One of the investigated GWAS SNPs, rs7932354, located in the ARHGAP1 promoter, is an eQTL for ARHGAP1 in several GTEx tissues14 and is associated with epigenetic marks and alternative genes in HaploReg.15 However, none of these tissues are bone related and our screen implicates ACP2 and not ARHGAP1 in osteoblast processes. Furthermore, LRP4 and PACSIN3 also fall within the rs7932354 TAD and LD block (Supplementary Figure S1). Both genes are associated with bone.16, 17 Therefore, TAD_Pathways revealed additional genes that would otherwise have been overlooked by alternative methods.
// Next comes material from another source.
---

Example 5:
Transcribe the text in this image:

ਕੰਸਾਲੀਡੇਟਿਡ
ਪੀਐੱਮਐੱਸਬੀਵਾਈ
In conclusion, TAD_Pathways can be used as a candidate gene discovery tool through the leveraging of features of chromatin looping. TAD_Pathways is different from previous approaches, such as DEPICT18 and MAGENTA,19 because it only requires the trait as user input and can be performed rapidly. Our method builds solely from publicly available GWAS and TAD boundaries. TAD_Pathways overcomes SNP abundance-related gene selection biases pervasive in previous methods by aggregating SNPs directly to TADs instead of genes.20 We believe TAD_Pathways and algorithms that leverage 3D genomic structure will aid in the discovery of novel disease features. A Supplementary Video is available at the European Journal of Human Genetics website.